Glucose on prolonged heating with HI gives:

We start with glucose, whose open-chain (acyclic) form may be written as $$\mathrm{HO{-}CH_2{-}(CHOH)_4{-}CHO}$$. In this structure every carbon except the aldehydic $$\mathrm{CHO}$$ carries a hydroxyl ($$\mathrm{OH}$$) group.

When glucose is treated with an excess of hydroiodic acid (HI) and heated for a long time, the reaction medium is strongly reducing because HI is continually regenerated from $$\mathrm{I_2}$$ by the phosphorous that is usually present. The overall effect of this “HI & red P” system is to:

1. Convert every hydroxyl group ($$\mathrm{OH}$$) into an iodo group ($$\mathrm{I}$$) by the substitution reaction $$\mathrm{R{-}OH \;+\; HI \;\longrightarrow\; R{-}I \;+\; H_2O}$$

2. Reduce every iodo group ($$\mathrm{C{-}I}$$) to a hydrogen atom by the reduction step $$\mathrm{R{-}I \;+\; HI \;\xrightarrow[\;]{\text{red P,\;heat}}\; R{-}H \;+\; I_2}$$ (the phosphorous reconverts $$\mathrm{I_2}$$ back to HI, so HI acts as the ultimate reducing agent).

Let us now apply these two changes carbon by carbon in glucose.

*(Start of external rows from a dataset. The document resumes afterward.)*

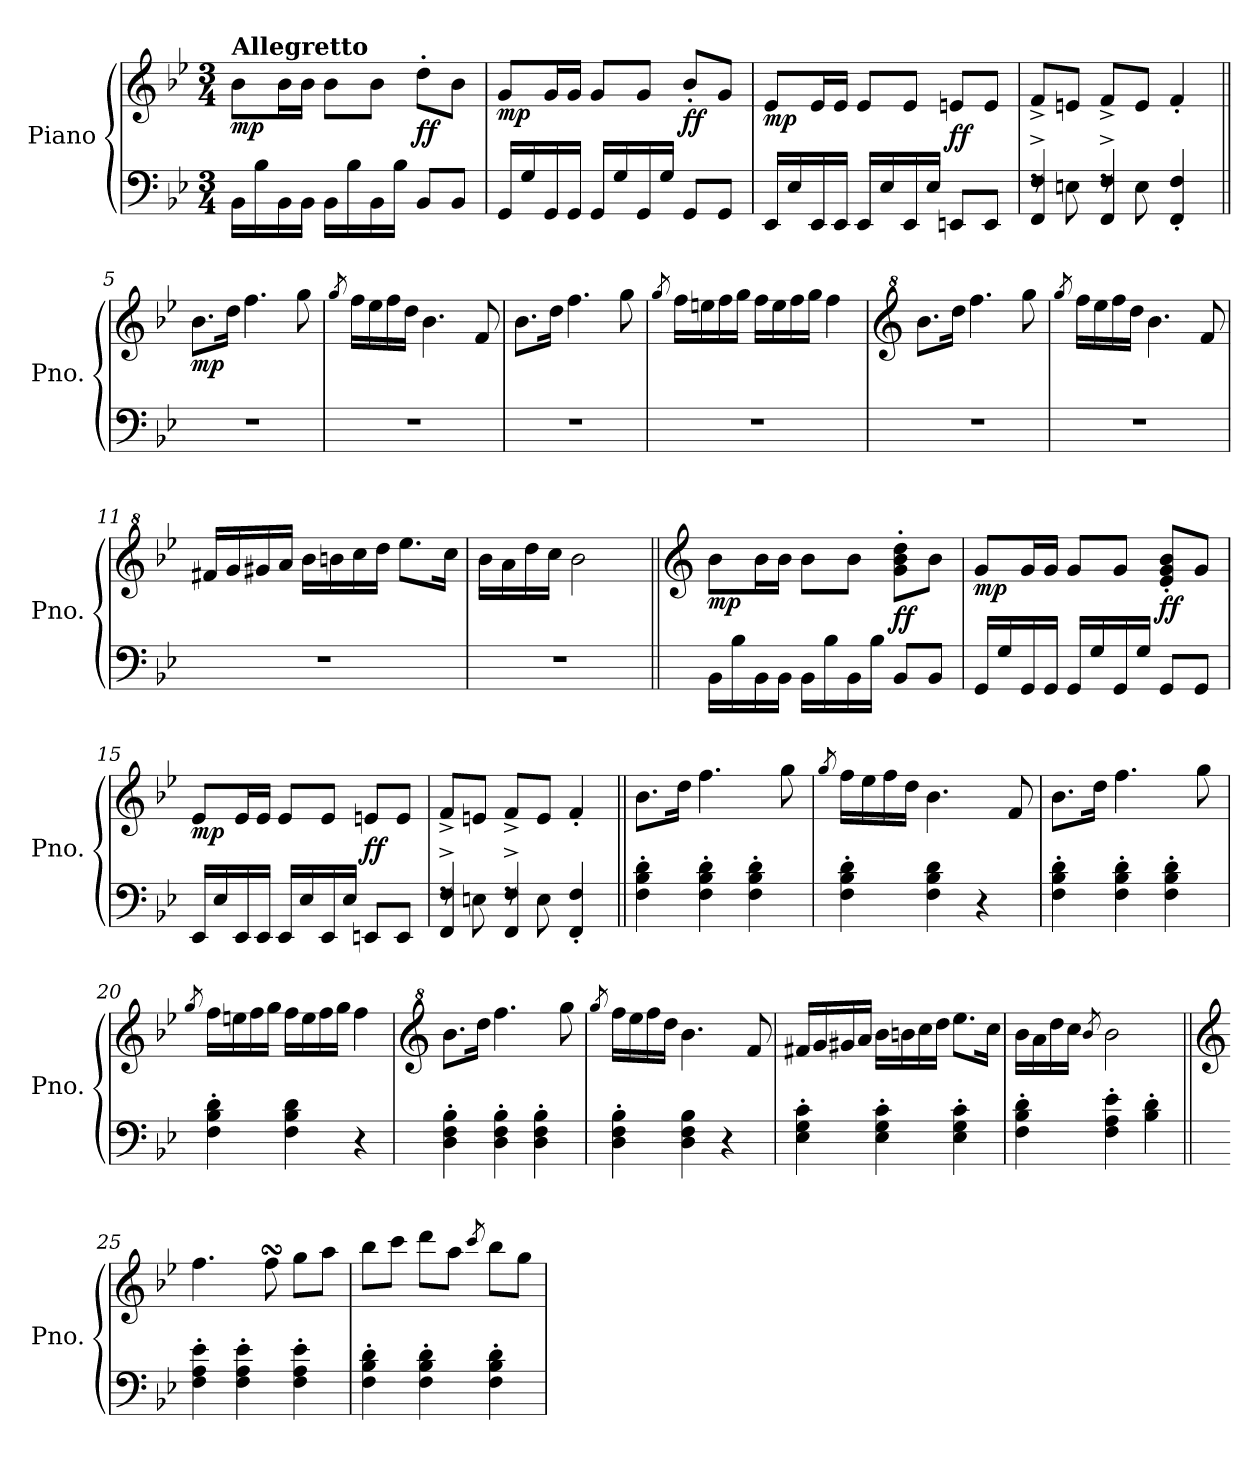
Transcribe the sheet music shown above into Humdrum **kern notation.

**kern	**kern	**dynam
*part1	*part1	*part1
*staff2	*staff1	*staff1/2
*I"Piano	*	*
*I'Pno.	*	*
*clefF4	*clefG2	*
*k[b-e-]	*k[b-e-]	*
*M3/4	*M3/4	*
=1	=1	=1
!	!LO:TX:a:B:t=Allegretto	!
!	!	!LO:DY:b
16BB-\LL	8b-\L	mp
16B-\	.	.
16BB-\	16b-\L	.
16BB-\JJ	16b-\JJ	.
16BB-\LL	8b-\L	.
16B-\	.	.
16BB-\	8b-\J	.
16B-\JJ	.	.
!	!	!LO:DY:b
8BB-/L	8dd'\L	ff
8BB-/J	8b-\J	.
=2	=2	=2
!	!	!LO:DY:b
16GG/LL	8g/L	mp
16G/	.	.
16GG/	16g/L	.
16GG/JJ	16g/JJ	.
16GG/LL	8g/L	.
16G/	.	.
16GG/	8g/J	.
16G/JJ	.	.
!	!	!LO:DY:b
8GG/L	8b-'/L	ff
8GG/J	8g/J	.
=3	=3	=3
!	!	!LO:DY:b
16EE-/LL	8e-/L	mp
16E-/	.	.
16EE-/	16e-/L	.
16EE-/JJ	16e-/JJ	.
16EE-/LL	8e-/L	.
16E-/	.	.
16EE-/	8e-/J	.
16E-/JJ	.	.
!	!	!LO:DY:b
8EEn/L	8en/L	ff
8EE/J	8e/J	.
!!LO:LB:g=z
=4	=4	=4
*^	*	*
4FF/^ 4F/^	8rF	8f^/L	.
.	8En\	8en/J	.
4FF/^ 4F/^	8rF	8f^/L	.
.	8E\	8e/J	.
4FF/' 4F/'	4ryy	4f'/	.
=5||	=5||	=5||	=5||
!	!	!	!LO:DY:b
*v	*v	*	*
2.r	8.b-\L	mp
.	16dd\Jk	.
.	4.ff\	.
.	8gg\	.
=6	=6	=6
.	8qgg/	.
2.r	16ff\LL	.
.	16ee-\	.
.	16ff\	.
.	16dd\JJ	.
.	4.b-\	.
.	8f/	.
!!LO:LB:g=z
=7	=7	=7
2.r	8.b-\L	.
.	16dd\Jk	.
.	4.ff\	.
.	8gg\	.
=8	=8	=8
.	8qgg/	.
2.r	16ff\LL	.
.	16een\	.
.	16ff\	.
.	16gg\JJ	.
.	16ff\LL	.
.	16ee\	.
.	16ff\	.
.	16gg\JJ	.
.	4ff\	.
=9	=9	=9
*	*clefG^2	*
2.r	8.bb-\L	.
.	16ddd\Jk	.
.	4.fff\	.
.	8ggg\	.
!!LO:LB:g=z
=10	=10	=10
.	8qggg/	.
2.r	16fff\LL	.
.	16eee-\	.
.	16fff\	.
.	16ddd\JJ	.
.	4.bb-\	.
.	8ff/	.
=11	=11	=11
2.r	16ff#X/LL	.
.	16gg/	.
.	16gg#X/	.
.	16aa/JJ	.
.	16bb-\LL	.
.	16bbn\	.
.	16ccc\	.
.	16ddd\JJ	.
.	8.eee-\L	.
.	16ccc\Jk	.
=12	=12	=12
2.r	16bb-\LL	.
.	16aa\	.
.	16ddd\	.
.	16ccc\JJ	.
.	2bb-\	.
!!LO:LB:g=z
=13||	=13||	=13||
*	*clefG2	*
!	!	!LO:DY:b
16BB-\LL	8b-\L	mp
16B-\	.	.
16BB-\	16b-\L	.
16BB-\JJ	16b-\JJ	.
16BB-\LL	8b-\L	.
16B-\	.	.
16BB-\	8b-\J	.
16B-\JJ	.	.
!	!	!LO:DY:b
8BB-/L	8g\' 8b-\' 8dd\'L	ff
8BB-/J	8b-\J	.
=14	=14	=14
!	!	!LO:DY:b
16GG/LL	8g/L	mp
16G/	.	.
16GG/	16g/L	.
16GG/JJ	16g/JJ	.
16GG/LL	8g/L	.
16G/	.	.
16GG/	8g/J	.
16G/JJ	.	.
!	!	!LO:DY:b
8GG/L	8e-/' 8g/' 8b-/'L	ff
8GG/J	8g/J	.
=15	=15	=15
!	!	!LO:DY:b
16EE-/LL	8e-/L	mp
16E-/	.	.
16EE-/	16e-/L	.
16EE-/JJ	16e-/JJ	.
16EE-/LL	8e-/L	.
16E-/	.	.
16EE-/	8e-/J	.
16E-/JJ	.	.
!	!	!LO:DY:b
8EEn/L	8en/L	ff
8EE/J	8e/J	.
!!LO:PB:g=z
=16	=16	=16
*^	*	*
4FF/^ 4F/^	8rF	8f^/L	.
.	8En\	8en/J	.
4FF/^ 4F/^	8rF	8f^/L	.
.	8E\	8e/J	.
4FF/' 4F/'	4ryy	4f'/	.
*v	*v	*	*
=17||	=17||	=17||
4F\' 4B-\' 4d\'	8.b-\L	.
.	16dd\Jk	.
4F\' 4B-\' 4d\'	4.ff\	.
4F\' 4B-\' 4d\'	.	.
.	8gg\	.
=18	=18	=18
.	8qgg/	.
4F\' 4B-\' 4d\'	16ff\LL	.
.	16ee-\	.
.	16ff\	.
.	16dd\JJ	.
4F\ 4B-\ 4d\	4.b-\	.
4r	.	.
.	8f/	.
!!LO:LB:g=z
=19	=19	=19
4F\' 4B-\' 4d\'	8.b-\L	.
.	16dd\Jk	.
4F\' 4B-\' 4d\'	4.ff\	.
4F\' 4B-\' 4d\'	.	.
.	8gg\	.
=20	=20	=20
.	8qgg/	.
4F\' 4B-\' 4d\'	16ff\LL	.
.	16een\	.
.	16ff\	.
.	16gg\JJ	.
4F\ 4B-\ 4d\	16ff\LL	.
.	16ee\	.
.	16ff\	.
.	16gg\JJ	.
4r	4ff\	.
=21	=21	=21
*	*clefG^2	*
4D\' 4F\' 4B-\'	8.bb-\L	.
.	16ddd\Jk	.
4D\' 4F\' 4B-\'	4.fff\	.
4D\' 4F\' 4B-\'	.	.
.	8ggg\	.
!!LO:LB:g=z
=22	=22	=22
.	8qggg/	.
4D\' 4F\' 4B-\'	16fff\LL	.
.	16eee-\	.
.	16fff\	.
.	16ddd\JJ	.
4D\ 4F\ 4B-\	4.bb-\	.
4r	.	.
.	8ff/	.
=23	=23	=23
4E-\' 4G\' 4c\'	16ff#X/LL	.
.	16gg/	.
.	16gg#X/	.
.	16aa/JJ	.
4E-\' 4G\' 4c\'	16bb-\LL	.
.	16bbn\	.
.	16ccc\	.
.	16ddd\JJ	.
4E-\' 4G\' 4c\'	8.eee-\L	.
.	16ccc\Jk	.
=24	=24	=24
4F\' 4B-\' 4d\'	16bb-\LL	.
.	16aa\	.
.	16ddd\	.
.	16ccc\JJ	.
.	8qbb-/	.
4F\' 4A\' 4e-\'	2bb-\	.
4B-\' 4d\'	.	.
!!LO:LB:g=z
=25||	=25||	=25||
*	*clefG2	*
4F\' 4A\' 4e-\'	4.ff\	.
4F\' 4A\' 4e-\'	.	.
.	8ffsSSS\	.
4F\' 4A\' 4e-\'	8gg\L	.
.	8aa\J	.
=26	=26	=26
4F\' 4B-\' 4d\'	8bb-\L	.
.	8ccc\J	.
4F\' 4B-\' 4d\'	8ddd\L	.
.	8aa\J	.
.	8qccc/	.
4F\' 4B-\' 4d\'	8bb-\L	.
.	8gg\J	.
=	=	=
*-	*-	*-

• First, each of the five secondary alcohol groups $$\mathrm{-CHOH-}$$ becomes $$\mathrm{-CHI-}$$ and then $$\mathrm{-CH_2-}$$ after full reduction.

• Second, the primary alcohol end $$\mathrm{HO{-}CH_2-}$$ is similarly converted to $$\mathrm{CH_3-}$$.

• Finally, the aldehyde carbon $$\mathrm{-CHO}$$ is reduced to a $$\mathrm{-CH_3}$$ group because the carbon-iodine intermediate that forms is again fully hydrogenated under the prolonged reducing conditions.

Therefore every carbon in the six-carbon chain of glucose ends up bearing only hydrogen atoms, giving the completely saturated straight-chain hydrocarbon $$\mathrm{CH_3{-}CH_2{-}CH_2{-}CH_2{-}CH_2{-}CH_3}$$, which is n-hexane.

No carbon-carbon bonds are broken or newly formed; all hetero-atoms (oxygen and iodine) are simply removed as water and iodine, leaving the intact six-carbon skeleton fully hydrogenated.

Thus on prolonged heating with HI, glucose is converted into n-hexane.

Hence, the correct answer is Option B.